New BMJ study points out perils of texting while walking

Texting while walking is becoming as prolific a problem as distracted driving, and one that suggests the need for similar intervention.

A new study by the British Medical Journal's Injury Prevention group revealed that almost one in three pedestrians is distracted by a mobile device while crossing busy streets.

While some incidents of texting while walking can certainly garner a few laughs (see video, top), the situation is often far from funny, researchers point out. It is, in fact, one of the most dangerous distractions, on par with texting from behind the wheel of a car.

"Texting while crossing the road is the most distracting, and potentially most dangerous, activity," according to the prevention group, prompting researchers to suggest that a low-tolerance approach, similar to that of drinking-and-driving, may be necessary.

The Journal's researchers based their findings on the behaviour of more than 1,000 pedestrians crossing 20 busy junctions at various times of the day in Seattle, Washington State during the summer of 2012.

"Distracting" activities, they said, included talking on the phone (6 per cent), text messaging (7 per cent), listening to music on a mobile device (11 per cent), chatting with other people, or focusing on children or pets.
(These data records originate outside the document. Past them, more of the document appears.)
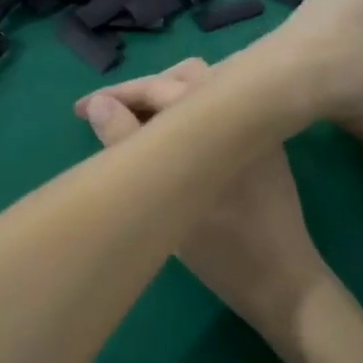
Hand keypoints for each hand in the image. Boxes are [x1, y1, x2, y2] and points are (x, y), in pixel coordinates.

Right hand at [77, 59, 322, 362]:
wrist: (283, 282)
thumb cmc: (221, 246)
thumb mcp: (163, 197)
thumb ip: (128, 144)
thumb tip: (99, 104)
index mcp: (221, 114)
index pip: (158, 87)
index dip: (116, 95)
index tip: (79, 110)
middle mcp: (242, 108)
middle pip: (182, 80)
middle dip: (140, 93)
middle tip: (102, 116)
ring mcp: (255, 126)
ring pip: (201, 94)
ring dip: (164, 101)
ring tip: (130, 123)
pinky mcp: (262, 144)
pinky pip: (217, 113)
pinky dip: (186, 115)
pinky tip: (166, 139)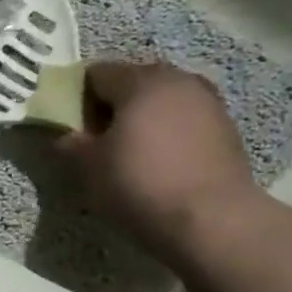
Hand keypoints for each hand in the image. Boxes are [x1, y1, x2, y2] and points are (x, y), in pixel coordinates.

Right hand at [60, 61, 258, 257]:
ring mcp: (208, 101)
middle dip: (112, 104)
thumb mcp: (90, 168)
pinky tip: (160, 161)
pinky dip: (168, 131)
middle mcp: (177, 79)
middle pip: (134, 81)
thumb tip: (65, 135)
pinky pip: (185, 118)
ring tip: (130, 151)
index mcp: (140, 82)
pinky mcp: (225, 126)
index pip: (97, 73)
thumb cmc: (139, 185)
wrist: (211, 218)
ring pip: (163, 99)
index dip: (78, 95)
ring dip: (143, 117)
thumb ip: (72, 144)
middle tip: (97, 138)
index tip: (70, 123)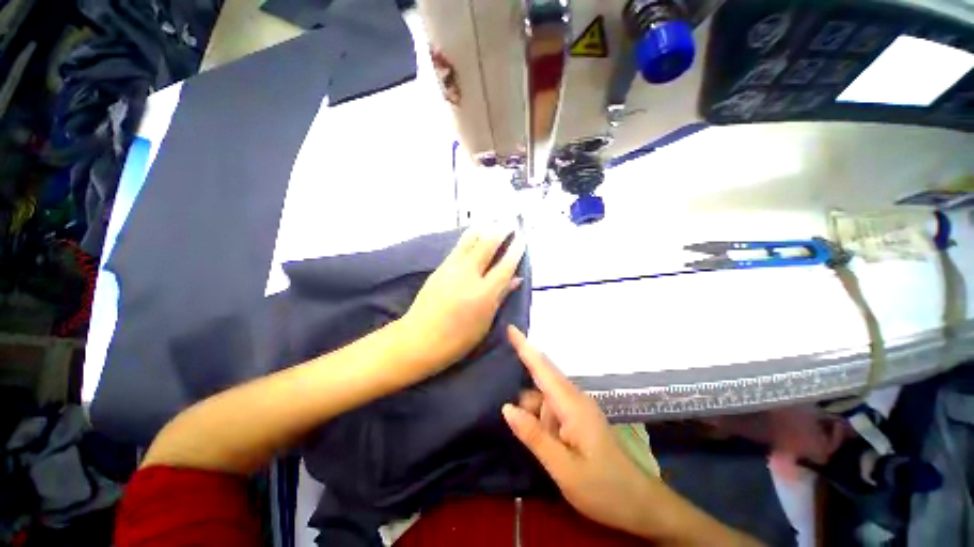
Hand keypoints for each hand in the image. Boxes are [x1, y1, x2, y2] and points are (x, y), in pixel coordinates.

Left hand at [402, 225, 525, 373]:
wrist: (419, 338)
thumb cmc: (457, 339)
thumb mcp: (485, 322)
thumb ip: (501, 297)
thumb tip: (516, 279)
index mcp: (484, 293)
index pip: (505, 266)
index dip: (516, 250)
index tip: (522, 238)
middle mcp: (469, 275)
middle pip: (487, 245)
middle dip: (501, 231)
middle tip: (510, 222)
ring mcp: (452, 269)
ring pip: (470, 241)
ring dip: (484, 229)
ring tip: (492, 222)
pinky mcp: (440, 268)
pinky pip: (458, 247)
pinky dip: (469, 237)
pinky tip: (473, 234)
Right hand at [501, 326, 656, 536]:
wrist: (639, 504)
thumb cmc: (603, 488)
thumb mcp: (564, 469)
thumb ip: (534, 436)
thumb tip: (506, 407)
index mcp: (571, 404)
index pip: (542, 368)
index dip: (525, 346)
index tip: (510, 328)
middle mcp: (573, 398)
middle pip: (540, 379)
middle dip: (522, 385)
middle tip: (504, 396)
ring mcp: (576, 408)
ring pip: (543, 397)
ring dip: (531, 411)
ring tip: (526, 435)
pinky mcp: (576, 418)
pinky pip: (550, 408)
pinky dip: (539, 416)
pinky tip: (534, 434)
For most of those people, it took significantly longer to cross the road compared with pedestrians focused on walking — 0.75 to 1.29 seconds longer, to be exact. Texters took almost two seconds longer to cross three to four lanes than non-distracted walkers, according to the study, and were almost four times more likely to ignore lights, cross at the middle of the junction, or fail to look both ways before stepping off a curb.

Almost half of those people made that walk during the morning rush hour period and slightly more than 50 per cent were between the ages of 25 and 44, the study said. Only one in four pedestrians, distracted or not, looked both ways before crossing — so apparently the lessons of primary school don't stick.

"Crashes involving vehicles and pedestrians injure 60,000 people and kill 4,000 every year in the U.S. And just like distracted driving, distracted walking is potentially dangerous," the British Medical Journal report said, adding that those numbers are likely to increase as mobile devices continue to become static objects in people's lives.

A report from earlier in 2012 claims that texting now surpasses face-to-face conversations in the UK.